- **Selected passage**
Earl Amherst (/ˈæmərst/), of Arracan in the East Indies, was a title in the Peerage of the United Kingdom. It was created on 19 December 1826, for William Amherst, 2nd Baron Amherst, the Governor-General of India. He was made Viscount Holmesdale, in the County of Kent, at the same time, also in the Peerage of the United Kingdom.

Lord Amherst had succeeded his uncle Jeffery Amherst, 1st Baron Amherst, as second Baron Amherst in 1797. The latter was a distinguished military commander best known as one of the victors of the French and Indian War. In 1776, he was raised to the Peerage of Great Britain as Baron Amherst, of Holmesdale in the County of Kent, with normal remainder to heirs male of his body. In 1788, he was created Baron Amherst, of Montreal in the County of Kent, also in the Peerage of Great Britain, with special remainder to his nephew William Pitt Amherst and the heirs male of his body.
The 1776 barony became extinct on his death in 1797, while he was succeeded in the 1778 barony as second Baron according to the special remainder by his nephew, William Amherst, who later was elevated to an earldom in 1826.

The first Earl was succeeded in 1857, by his second but eldest surviving son, the second Earl, who prior to his ennoblement had represented East Grinstead in the House of Commons. On his death in 1886 the titles passed to his eldest son, the third Earl. He was a soldier and politician, who in 1880 had been summoned to the House of Lords through a writ of acceleration in his father's junior title of Baron Amherst. He died childless in 1910 and was succeeded by his younger brother, the fourth Earl. The latter was one of the 112 peers who voted against the passing of the Parliament Act 1911. In 1927, he was succeeded by his son, the fifth Earl, on whose death in 1993, the titles became extinct.

- **Task details**
Copy the passage on the Earl Amherst title word for word, from "The 1776 barony" to "earldom in 1826.".

(Stored data)

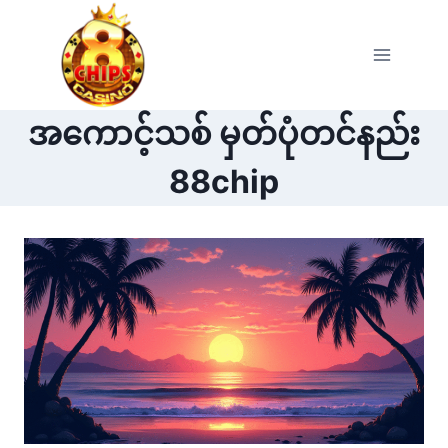
Skip
to
content
အကောင့်သစ် မှတ်ပုံတင်နည်း
88chip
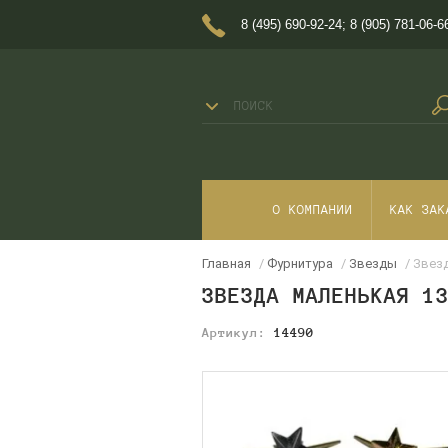
8 (495) 690-92-24
;
8 (905) 781-06-6
О КОМПАНИИ
КАК ЗАК
Главная
/
Фурнитура
/
Звезды
/ Звез
ЗВЕЗДА МАЛЕНЬКАЯ 1
Артикул:
14490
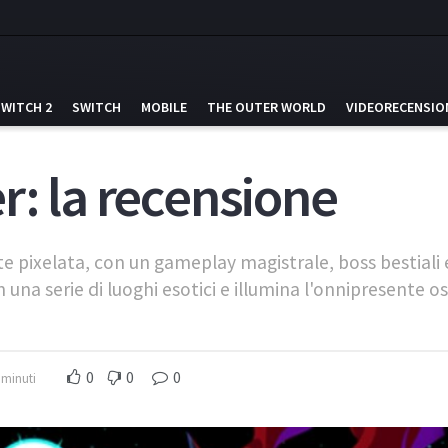
SWITCH 2
SWITCH
MOBILE
THE OUTER WORLD
VIDEORECENSIO
r: la recensione
 pixelata, con un gameplay magistrale, boss bestiali e
 in una serie di luoghi esotici e illumina l'onnipresente 
0
0
0
 minuti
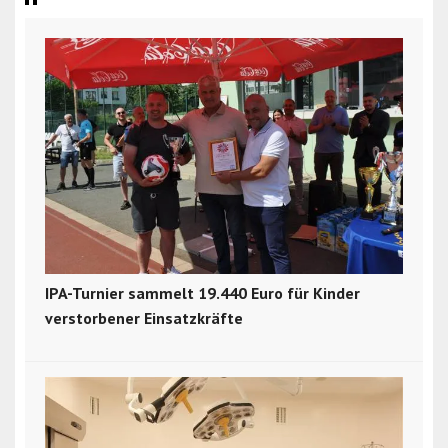
IPA-Turnier sammelt 19.440 Euro für Kinder
verstorbener Einsatzkräfte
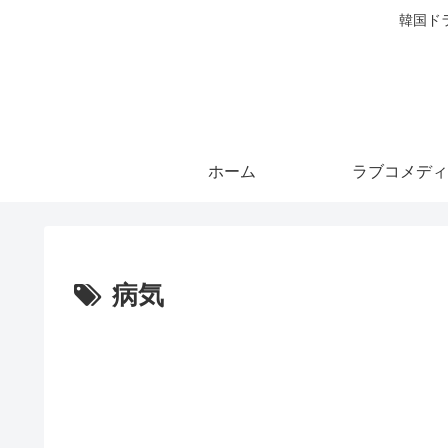
韓国ド
ホーム
ラブコメディ
病気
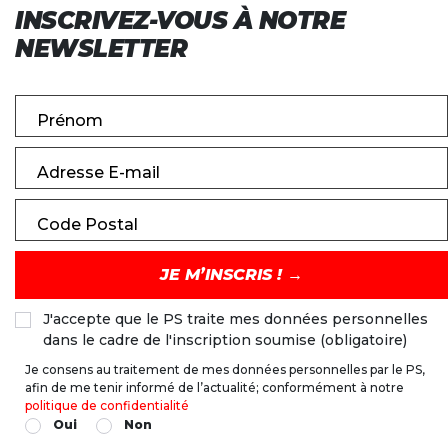
INSCRIVEZ-VOUS À NOTRE
NEWSLETTER
Prénom
Adresse E-mail
Code Postal
J'accepte que le PS traite mes données personnelles
dans le cadre de l'inscription soumise (obligatoire)
Je consens au traitement de mes données personnelles par le PS,
afin de me tenir informé de l’actualité; conformément à notre
politique de confidentialité
Oui
Non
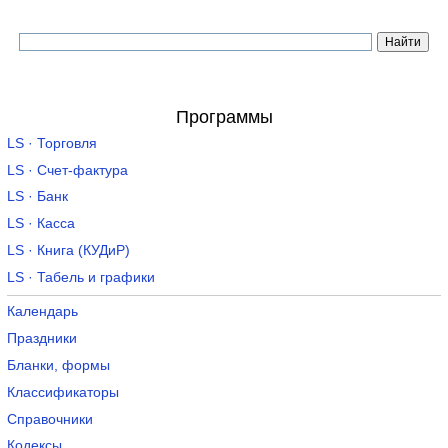
Программы
LS · Торговля
LS · Счет-фактура
LS · Банк
LS · Касса
LS · Книга (КУДиР)
LS · Табель и графики
Календарь
Праздники
Бланки, формы
Классификаторы
Справочники
Кодексы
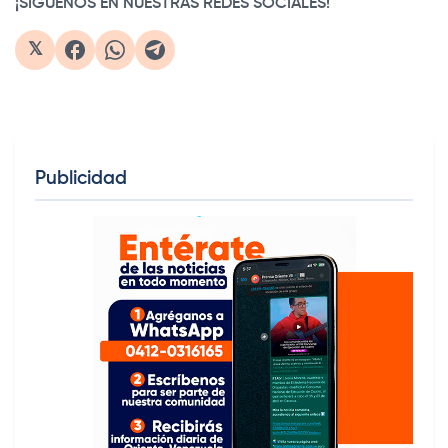
¡SIGUENOS EN NUESTRAS REDES SOCIALES!
𝕏
Publicidad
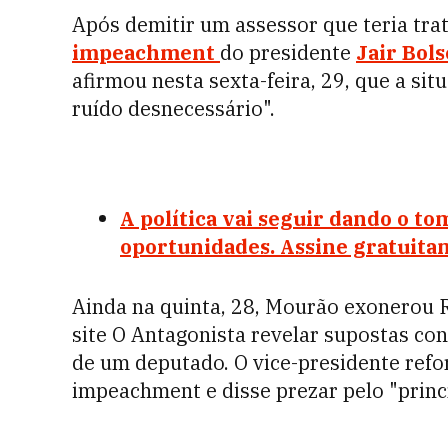
Após demitir um assessor que teria tra
impeachment
do presidente
Jair Bol
afirmou nesta sexta-feira, 29, que a si
ruído desnecessário".
A política vai seguir dando o to
oportunidades. Assine gratuit
Ainda na quinta, 28, Mourão exonerou 
site O Antagonista revelar supostas co
de um deputado. O vice-presidente refo
impeachment e disse prezar pelo "princí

- **Final answer**
The 1776 barony became extinct on his death in 1797, while he was succeeded in the 1778 barony as second Baron according to the special remainder by his nephew, William Amherst, who later was elevated to an earldom in 1826.